§ What this task involves:
Ignoring the pictures, copy the data exactly.

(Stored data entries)
☆ ☆ ☆ ☆ ☆ ☆ ☆
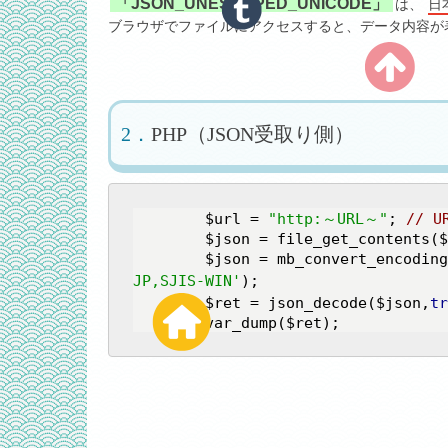
「JSON_UNESCAPED_UNICODE」
は、
日
ブラウザでファイルにアクセスすると、データ内容が
PHP（JSON受取り側）
	$url = 
"http:～URL～"
; 
// 
	$json = file_get_contents($url);

	$json = mb_convert_encodin
JP,SJIS-WIN'
);

	$ret = json_decode($json,
tr
	var_dump($ret);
☆ ☆ ☆ ☆ ☆ ☆ ☆
§ Solved exercise:
「JSON_UNESCAPED_UNICODE」
は、
日
ブラウザでファイルにアクセスすると、データ内容が
PHP（JSON受取り側）
	$url = 
"http:～URL～"
; 
// 
	$json = file_get_contents($url);

	$json = mb_convert_encodin
JP,SJIS-WIN'
);

	$ret = json_decode($json,
tr
	var_dump($ret);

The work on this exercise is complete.